# Travel Ban?



## KevinR (Jul 25, 2011)

Hi all, I am a Canadian Expat living in Dubai. I have recently been made redundant and have missed paying my loan/ credit card payment for two months (Third payment due in a week). 
Can I still travel? What is a bank's procedure to place a travel ban?
I have a job offer elsewhere and need to go for an interview. Can I risk buying a ticket and showing up at the airport?


----------



## RPG (Jul 16, 2008)

As far as i am aware a "ban" will not be imposed on you unless the credit card company have reported the default to the police to make the issue at hand a criminal act rather than a civil one.

This is a requirement for them to get the insurance against you debt, and i believe this to be the trigger to contact the travel authorities 

Phone the credit card company to see where they are with your case, and good luck


----------



## INFAMOUS (Apr 19, 2011)

I am just curious why you have a bunch of  faces surrounding the fact that you have debts and missed payments?!?! It's more like...


----------



## Confiture (Jan 9, 2011)

Because that (  ) is the embarrassed emoticon.


----------



## INFAMOUS (Apr 19, 2011)

Emoticon FAIL!


----------



## indoMLA (Feb 6, 2011)

KevinR said:


> Hi all, I am a Canadian Expat living in Dubai. I have recently been made redundant and have missed paying my loan/ credit card payment for two months (Third payment due in a week).
> Can I still travel? What is a bank's procedure to place a travel ban?
> I have a job offer elsewhere and need to go for an interview. Can I risk buying a ticket and showing up at the airport?

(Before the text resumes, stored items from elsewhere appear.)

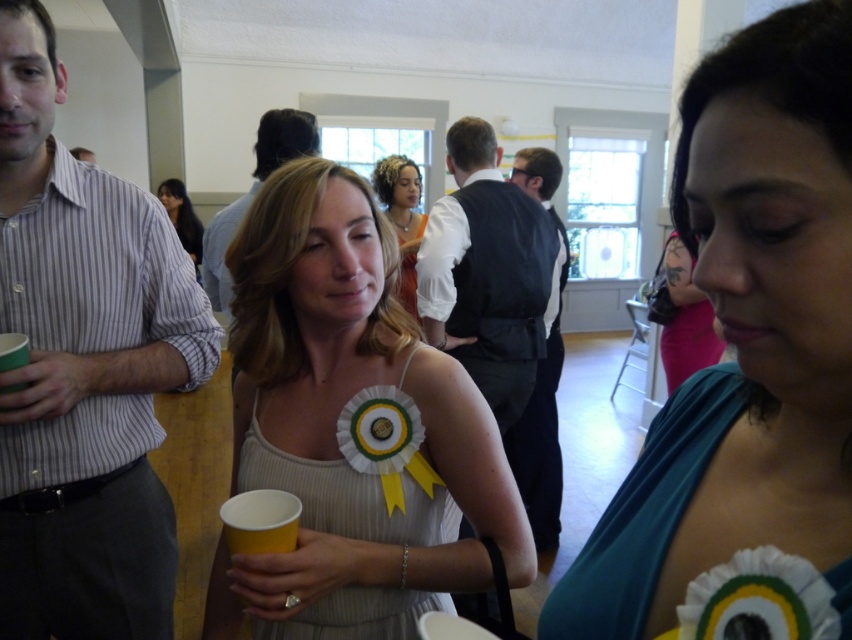
Does dark blue vest at center appear under shiny gold necklace at center?

Yes, dark blue vest at center is below shiny gold necklace at center.

Is point (557, 531) positioned in front of point (395, 173)?

That is True.

Image resolution: width=852 pixels, height=640 pixels. I want to click on dark blue vest at center, so click(540, 378).

In the scene shown: Is striped cotton shirt at left taller than matte white shirt at center?

Yes.

Who is more forward, [72,189] or [228,289]?

Point [72,189] is more forward.

At what (x,y) coordinates should I click in order to perform the action: click on striped cotton shirt at left. Please return your answer as a coordinate pair (x, y). Looking at the image, I should click on (83, 369).

Is white fabric dress at center closer to camera compared to matte black hair at upper left?

That is True.

Does white fabric dress at center come behind matte black hair at upper left?

No.

Which is in front, point (269, 486) or point (171, 182)?

Point (269, 486) is in front.

Locate an element on the screen. This screenshot has width=852, height=640. white fabric dress at center is located at coordinates (350, 428).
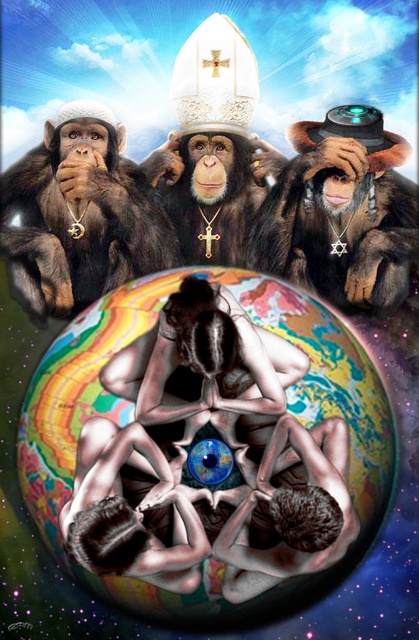
Can you confirm if metallic silver person at center is thinner than smooth skin figure at lower center?

Incorrect, metallic silver person at center's width is not less than smooth skin figure at lower center's.

This screenshot has width=419, height=640. What do you see at coordinates (219, 436) in the screenshot?
I see `metallic silver person at center` at bounding box center [219, 436].

Where is `metallic silver person at center`? This screenshot has width=419, height=640. metallic silver person at center is located at coordinates (219, 436).

Where is `metallic silver person at center`? metallic silver person at center is located at coordinates (219, 436).

Is metallic silver person at center to the right of shiny black hat at center from the viewer's perspective?

In fact, metallic silver person at center is to the left of shiny black hat at center.

Between point (108, 483) and point (343, 212), which one is positioned behind?

Positioned behind is point (343, 212).

Where is `metallic silver person at center`? The image size is (419, 640). metallic silver person at center is located at coordinates (219, 436).

Does metallic silver person at center have a greater width compared to shiny brown fur monkey at left?

Yes.

Locate an element on the screen. The height and width of the screenshot is (640, 419). metallic silver person at center is located at coordinates (219, 436).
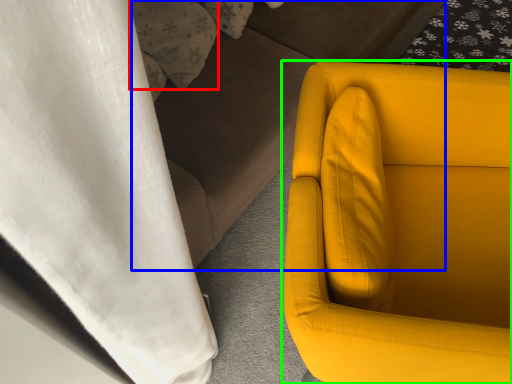
Question: Which object is positioned closest to pillow (highlighted by a red box)? Select from couch (highlighted by a blue box) and chair (highlighted by a green box).

Choices:
 (A) couch
 (B) chair

Answer: (A)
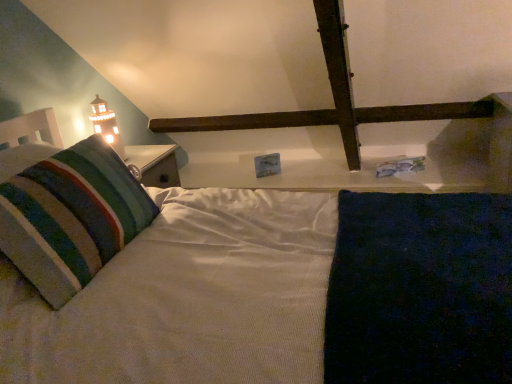
Question: Is soft striped pillow at left directly adjacent to matte white tower at upper left?

Choices:
 (A) no
 (B) yes

Answer: (A)

Question: Does soft striped pillow at left have a lesser height compared to matte white tower at upper left?

Choices:
 (A) yes
 (B) no

Answer: (A)

Question: Considering the relative positions of soft striped pillow at left and matte white tower at upper left in the image provided, is soft striped pillow at left to the left of matte white tower at upper left from the viewer's perspective?

Choices:
 (A) yes
 (B) no

Answer: (A)

Question: Is soft striped pillow at left facing away from matte white tower at upper left?

Choices:
 (A) yes
 (B) no

Answer: (A)

Question: Is soft striped pillow at left behind matte white tower at upper left?

Choices:
 (A) no
 (B) yes

Answer: (A)

Question: Considering the relative sizes of soft striped pillow at left and matte white tower at upper left in the image provided, is soft striped pillow at left smaller than matte white tower at upper left?

Choices:
 (A) yes
 (B) no

Answer: (B)

Question: Is matte white tower at upper left not close to soft striped pillow at left?

Choices:
 (A) no
 (B) yes

Answer: (A)

Question: Is matte white tower at upper left facing towards soft striped pillow at left?

Choices:
 (A) yes
 (B) no

Answer: (B)

Question: From the image's perspective, is matte white tower at upper left below soft striped pillow at left?

Choices:
 (A) no
 (B) yes

Answer: (A)

Question: Considering the relative sizes of matte white tower at upper left and soft striped pillow at left in the image provided, is matte white tower at upper left taller than soft striped pillow at left?

Choices:
 (A) yes
 (B) no

Answer: (A)

Question: Considering the relative sizes of matte white tower at upper left and soft striped pillow at left in the image provided, is matte white tower at upper left thinner than soft striped pillow at left?

Choices:
 (A) yes
 (B) no

Answer: (A)

Question: Is matte white tower at upper left placed right next to soft striped pillow at left?

Choices:
 (A) yes
 (B) no

Answer: (B)

Question: Is matte white tower at upper left bigger or smaller than soft striped pillow at left?

Choices:
 (A) big
 (B) small

Answer: (B)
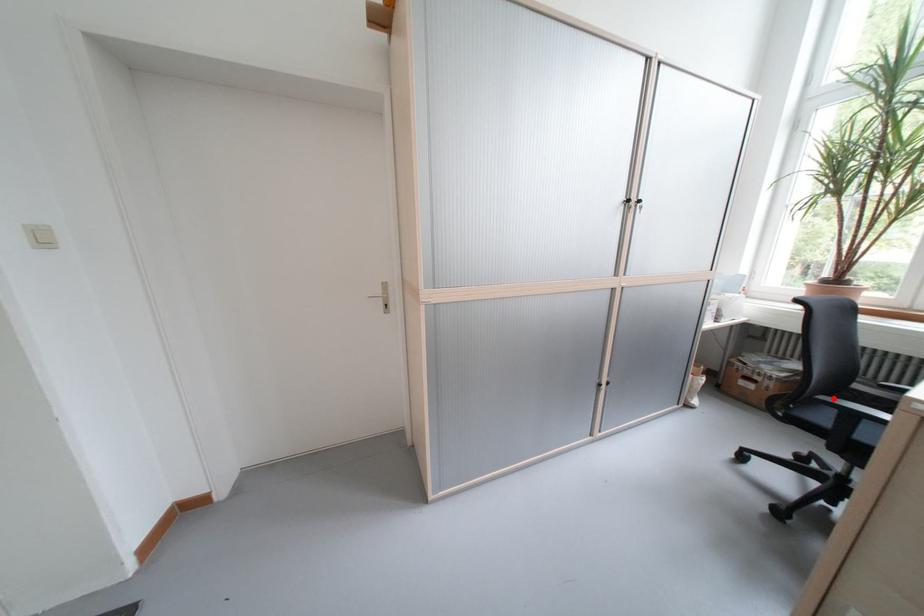
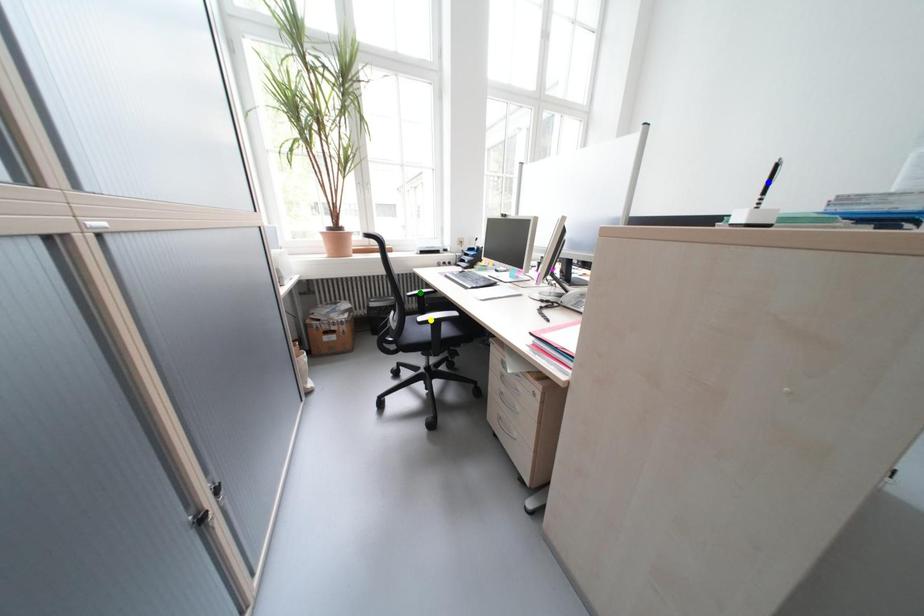
Question: I am providing you with two images of the same scene from different viewpoints. A red point is marked on the first image. You are given multiple points on the second image. Which point in image 2 represents the same 3d spot as the red point in image 1?

Choices:
 (A) blue point
 (B) yellow point
 (C) green point

Answer: (B)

1. Pay what you can on the credit card so you don't get reported and you can travel with peace of mind. Don't know your situation, but try to take care of the debt you incurred and owe... makes life so much easier.
2. As RPG stated, as long as the credit card company hasn't reported the default, you should be good. But call and make sure.
3. Good Luck on the interview and hope you get the new job.


----------